Garcia navigue allègrement dans le corpus des auteurs qu’il analyse et critique. Il garde une hauteur de vue, reste serein dans sa critique. On se tromperait en pensant qu’il s’agit d’un pamphlet. Il ne refuse d’ailleurs pas toute pertinence aux penseurs de la déconstruction. Garcia est explicite à cet égard dans le post-scriptum d’une entrevue qu’il a accordée : « Ayant été moi-même biberonné à Foucault, Deleuze, Guattari et consorts, il me paraîtrait absurde de décréter que leur pensée est inconsistante ou inintéressante. Il ne s’agit donc pas d’un jeu de massacre, orchestré depuis une posture de pureté théorique. Par contre, que certaines de leurs perspectives soient, avec le recul, éminemment critiquables, et plus encore en ce qui concerne leurs émules plus ou moins médiatiques, est un autre problème. C’est celui du livre. » Pour lui, les auteurs postmodernes ont à tout le moins eu le mérite de « prendre en compte des oppressions autres qu'économiques » (G., p. 183).

Nous sommes donc en présence de quelqu’un qui juge en connaissance de cause.

Garcia amorce sa réflexion à partir d’un étonnement : l’omniprésence des vocables « déconstruire » et « déconstruction » dans l’espace médiatique et critique, qui remplace « d'autres termes en désuétude accélérée, tels que ‘’analyser’’, ‘’réfuter’’, ‘’démystifier’’›, ou simplement ‘’critiquer’’ » (G., p. 7).  Je n’ai pour ma part jamais aimé les mots « déconstruire » et « déconstruction ». J’ai toujours trouvé qu’en faire usage était signe d’arrogance, qu’ils suintaient la supériorité morale. Car prétendre qu’on peut « déconstruire » la pensée de tel ou tel, c’est se poser au-dessus de lui, c’est prétendre en savoir plus que lui sur lui-même, prétendre « manifester une lucidité supérieure ».
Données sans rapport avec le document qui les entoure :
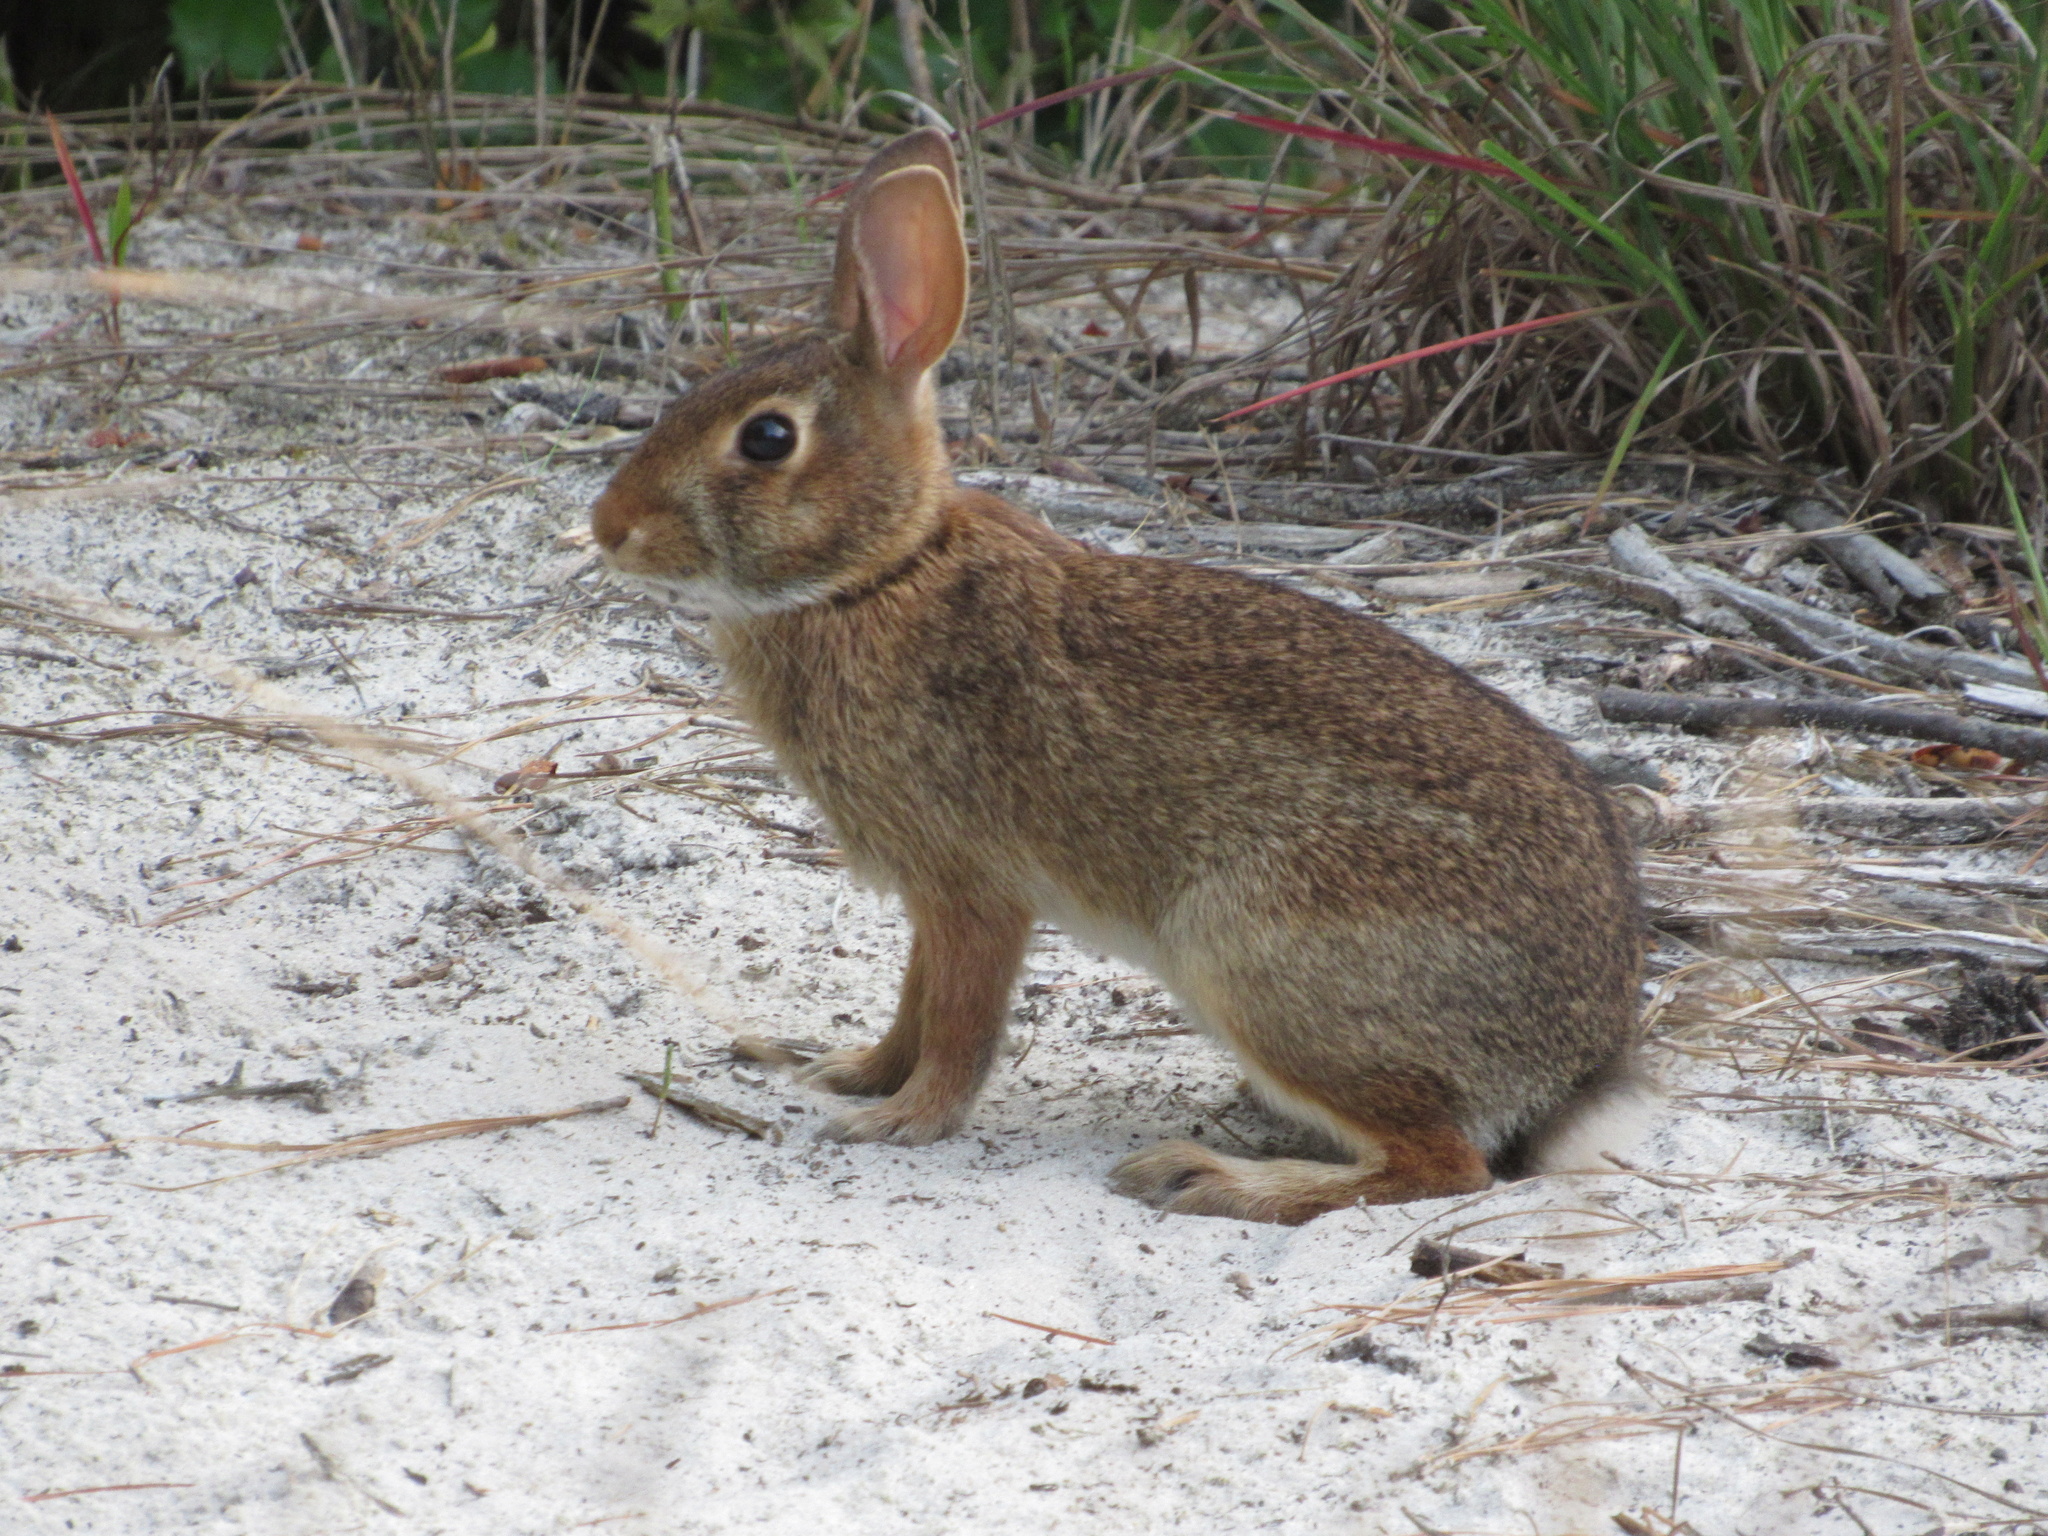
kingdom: Animalia
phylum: Chordata
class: Mammalia
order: Lagomorpha
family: Leporidae
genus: Sylvilagus
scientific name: Sylvilagus floridanus
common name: Eastern cottontail
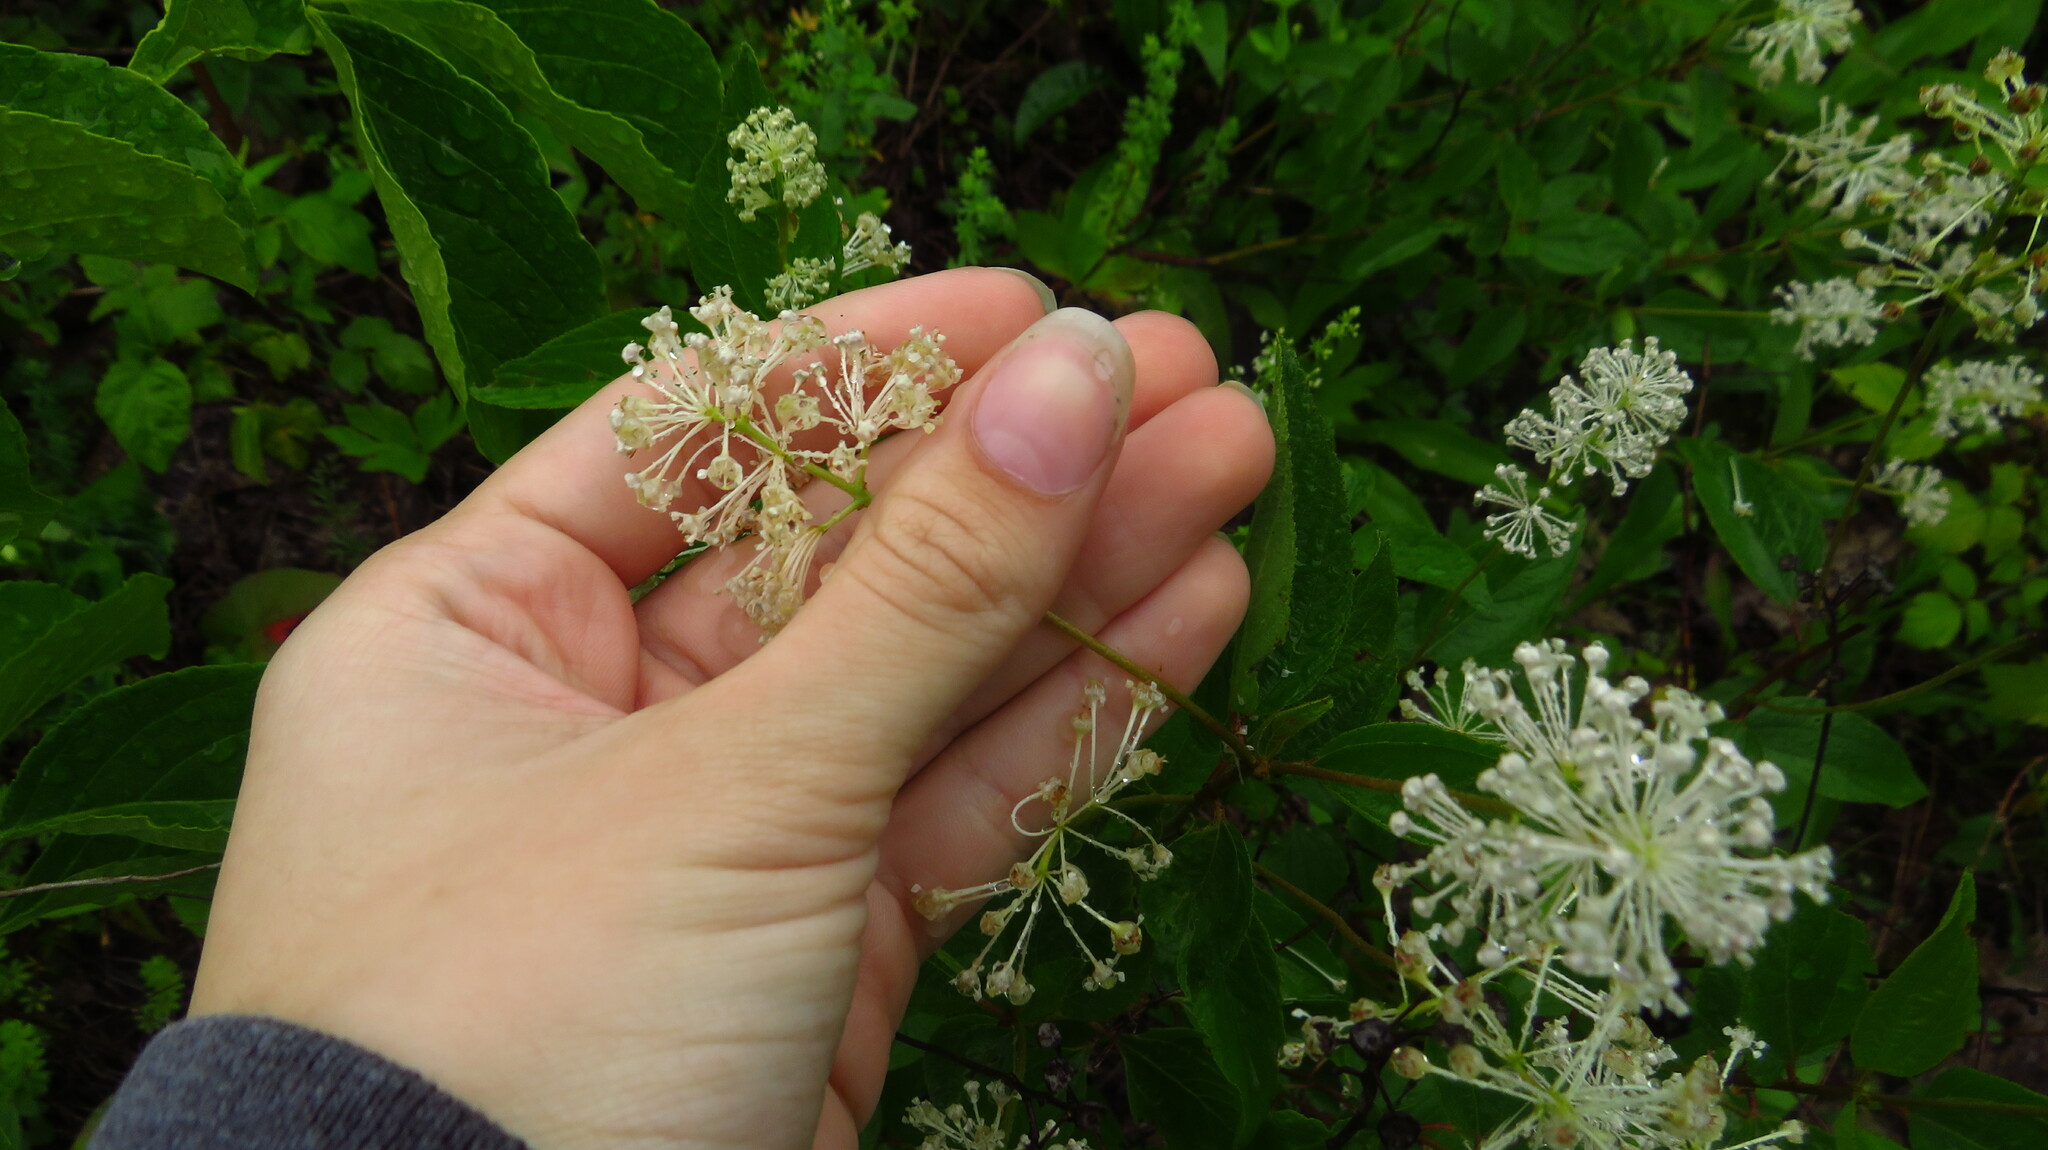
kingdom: Plantae
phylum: Tracheophyta
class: Magnoliopsida
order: Rosales
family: Rhamnaceae
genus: Ceanothus
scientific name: Ceanothus americanus
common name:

Garcia entend poser dans son livre un diagnostic. « Peut-on rendre raison d'un tel glissement de vocabulaire, qui témoigne également d'un glissement dans la manière de juger la réalité ? Si nous le traitons comme un symptôme, vers quelle maladie de la critique peut-il nous faire remonter ? La prolifération du terme [i.e. déconstruction], et son emprise sur les modes d’expression, sont-ils sans recours ? » (G., p. 10)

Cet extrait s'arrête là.